Задание A ▸
Ответьте по рассказу об охоте на лося:
(i) Какой карабин был у Кольки?
(ii) Сколько мяса сдали в промхоз?
(iii) С обрыва какой высоты сбросили добычу?
Задание B ▸ Перечислите все расстояния и высоты в метрах и километрах, которые упомянуты в рассказе об охоте на лося.
Задание C ▸ Продолжите рассказ об охоте на лося после его последней фразы.

Цитируемый отрывок ▸
※

Тропишь, тропишь, вот и след, как нарисованный, а потом тупик, будто улетел медведь по воздуху. Но нет. Этот хитрован пяточку в пяточку, коготок в коготок, пальчик в пальчик положил и задом пошел метров двадцать-тридцать до ближайшего куста, а потом прыгнет метров на пять за куст и спокойно идет дальше под прямым углом к прежнему следу. Хлеще зайца скидки делает.

Поднялся я на хребет, куда Колька ушел. Смотрю, а он сам собственной персоной стоит на медвежьем следу и меня поджидает и что-то высматривает на обрывистом плато метров за двести. Слушай, говорит он. Там вроде лось стоит и кормится. Пригляделся я и вижу рогач, как фургон, здоровенный в кустах туда сюда мордой крутит, ветки щелкает. Медленно так, не торопясь, как все делают лоси. А подойти-то к нему нельзя, обрыв мешает.

Мы сейчас на одном уровне, а если пониже спустимся, его не видно будет. Решили стрелять, не сходя с места. У Кольки новенький карабин «Лось»-девятка, у меня армейский карабин.

Приложились с колена и жахнули. Встали смотрим. Нет лося. Промазали, – говорит Колька. Но я гляжу, из кустов, где стоял лось, нога вверх копытом дерг и поднялась. Нет, хорош, – отвечаю я ему. Лось по небу пошел. Ну что ж, пошли разделывать. Полезли по обрыву, как альпинисты, потому как обходить по ровному надо километра два.

На месте лежит наш лосище. Рога по пять концов, сам темно-бурый и не меньше полтонны. Одного мяса в промхоз сдали 230 кг, шкура два пуда, а еще голова, а ливер. И все это пришлось вытаскивать на себе полтора километра. Все побросали сначала с обрыва высотой метров двадцать. Ничего не сломали, ничего не разбилось.

А потом до звездочек, до кругов в глазах и до полной темноты пришлось по камням, корягам, через валежник и мхи таскать тяжеленные четвертины, шкуру, голову и все остальное.

Когда мы с этим покончили, я сказал себе – теперь, если я увижу лося в таких дебрях, пусть он будет весь золотой, а по краям серебряный, ни за что стрелять не буду. Вот он труд промысловика, охотника-лосятника.

«Ну что же с медведем?» – спрашиваю я Кольку. «Завтра пойдем, –отвечает он. – Надо добрать. Если наши охотники узнают, что мы берложный след бросили, над нами смеяться будут. Медведи у нас в цене. Будет о чем поговорить, уваженье заработаем». Так и порешили.

※

Исходные данные ▸

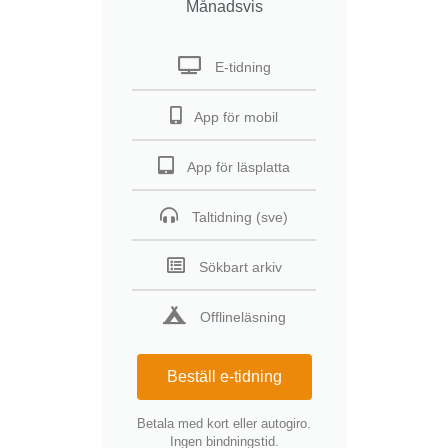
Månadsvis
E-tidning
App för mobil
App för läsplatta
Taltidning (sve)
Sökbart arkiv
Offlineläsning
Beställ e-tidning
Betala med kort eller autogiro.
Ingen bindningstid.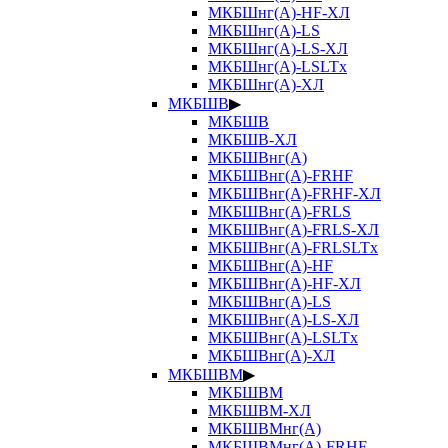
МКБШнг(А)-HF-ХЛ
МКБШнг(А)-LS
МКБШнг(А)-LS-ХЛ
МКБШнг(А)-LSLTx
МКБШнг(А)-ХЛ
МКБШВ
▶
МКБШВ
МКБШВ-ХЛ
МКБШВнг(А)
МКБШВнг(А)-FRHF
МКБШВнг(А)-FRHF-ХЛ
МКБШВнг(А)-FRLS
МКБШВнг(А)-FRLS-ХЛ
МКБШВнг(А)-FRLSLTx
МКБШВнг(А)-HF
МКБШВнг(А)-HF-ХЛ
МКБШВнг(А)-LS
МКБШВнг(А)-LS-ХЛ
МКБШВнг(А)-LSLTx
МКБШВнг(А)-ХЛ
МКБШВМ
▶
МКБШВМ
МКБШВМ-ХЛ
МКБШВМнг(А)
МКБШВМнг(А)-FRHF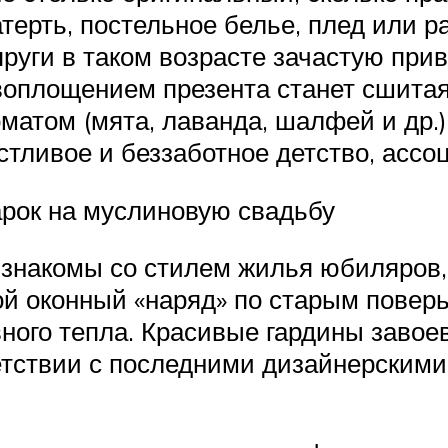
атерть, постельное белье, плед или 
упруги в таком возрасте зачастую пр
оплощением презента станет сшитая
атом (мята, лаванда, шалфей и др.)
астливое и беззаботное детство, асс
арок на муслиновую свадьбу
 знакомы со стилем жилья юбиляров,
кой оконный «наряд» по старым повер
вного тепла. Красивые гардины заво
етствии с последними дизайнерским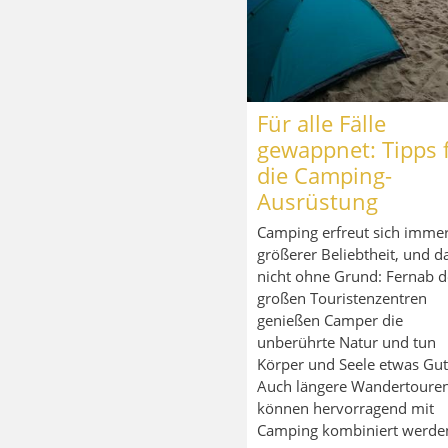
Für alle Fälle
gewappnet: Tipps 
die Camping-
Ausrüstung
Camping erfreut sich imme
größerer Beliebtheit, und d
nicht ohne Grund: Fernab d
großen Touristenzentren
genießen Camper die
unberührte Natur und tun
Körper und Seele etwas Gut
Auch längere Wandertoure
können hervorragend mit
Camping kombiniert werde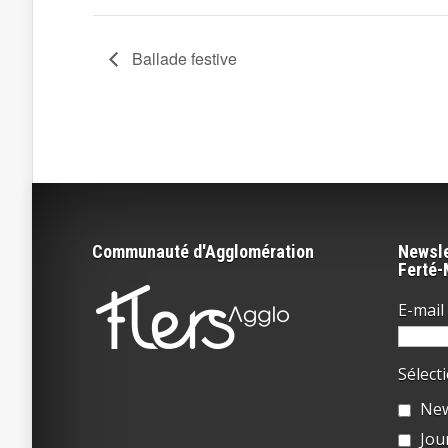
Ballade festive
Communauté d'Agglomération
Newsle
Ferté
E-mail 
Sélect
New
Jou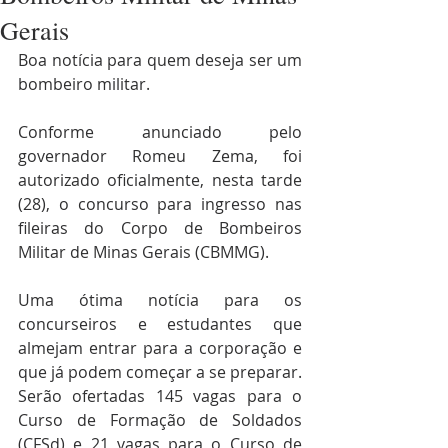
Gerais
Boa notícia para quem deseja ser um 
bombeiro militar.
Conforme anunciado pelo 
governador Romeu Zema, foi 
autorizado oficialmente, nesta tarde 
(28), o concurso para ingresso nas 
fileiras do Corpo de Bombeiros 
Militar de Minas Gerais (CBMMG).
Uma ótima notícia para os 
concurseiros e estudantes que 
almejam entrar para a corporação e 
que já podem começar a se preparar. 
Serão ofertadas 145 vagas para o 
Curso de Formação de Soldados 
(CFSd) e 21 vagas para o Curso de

※

Ответ A ▸
(i) Новенький карабин «Лось»-девятка.
(ii) 230 кг.
(iii) Метров двадцать.

Ответ B ▸
метров двадцать-тридцать
метров на пять
метров за двести
километра два
полтора километра
метров двадцать

Ответ C ▸
Утром мы были на том же самом месте и пошли на хребет подниматься. Ночью прошел сильный дождь, снег осел и покрылся коркой на открытых местах. До середины хребта дошли, и на тебе: два свежайших лосиных следа. «Ты знаешь, – говорит мне Колька, – иди тропи медведя один, а я потом подойду. Такие следы упускать нельзя. Встретимся у мотоцикла». Так и разошлись.

Взял я снова след и пошел. А после дождя на открытых местах, полянах и вырубках след исчезал, оставались от него маленькие ледяные корочки, и, чтобы их лучше видеть, я ложился на снег, и тогда прозрачные блинчики следов начинали отсвечивать и становились заметными.

Под пологом леса было легче. Ветви укрыли след и не дали его размыть. Так вот и шел я час за часом, километр за километром, а ни медведя, ни берлоги нет как нет.

Сколько я исходил, не знаю, но вернулся к вечеру к мотоциклу. Кольки нет. Подул сильный ветер, пошел дождь, и я из сырого снега от нечего делать сделал стенку и за ней спрятался.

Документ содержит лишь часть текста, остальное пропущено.